When Abe reached Chicago the following afternoon he repaired at once to the hotel at which Marks Pasinsky was staying.
“Mr. Pasinsky ain’t in his room. What?” he said to the clerk.
“Mr. Pasinsky went out about one o’clock and hasn’t been back since,” the clerk replied as he handed Abe over to a bell-boy. Fifteen minutes later Abe descended from his room with the marks of travel almost effaced, and again inquired for Marks Pasinsky.
“He ain’t been back since, Mr. Potash,” said the clerk.
“He didn’t go out with nobody. No?” Abe asked.
“I think he went out with a short, dark gentleman,” the clerk answered.
Abe pondered for a moment.

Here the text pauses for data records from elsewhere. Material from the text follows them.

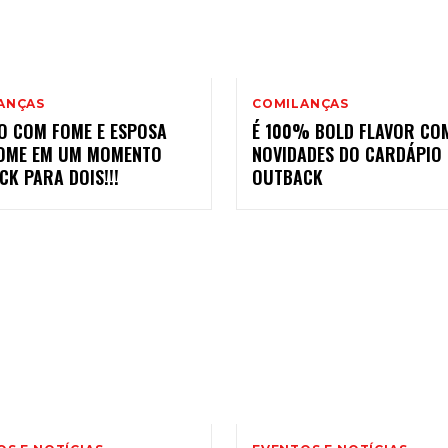
ANÇAS
COMILANÇAS
O COM FOME E ESPOSA
É 100% BOLD FLAVOR CO
OME EM UM MOMENTO
NOVIDADES DO CARDÁPIO
K PARA DOIS!!!
OUTBACK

Simon Kuhner stood full six feet tall and was a decided blond, while Chester Prosnauer, whom he knew by sight only, was as large as Marks Pasinsky himself.
“Who could that be, I wonder?” Abe murmured.
“It was a gentleman staying over at the Altringham,” the clerk said.
“Then it couldn’t be them,” Abe concluded. “If Pasinsky comes back you should please tell him to wait. I will be back here at six, sure.”
He made immediately for the business premises of Mandleberger Brothers & Co., where he found Simon Kuhner hard at work in his office.
“Hallo, Abe!” Kuhner cried as Abe entered. “They told me you was a fit subject for crutches when I asked for you the other day.”
“Who told you?” Abe said without further preface. “Marks Pasinsky?”
“Marks Pasinsky?” Kuhner repeated. “Why, no. He didn’t mention your name, Abe. Do you know Marks Pasinsky, too?”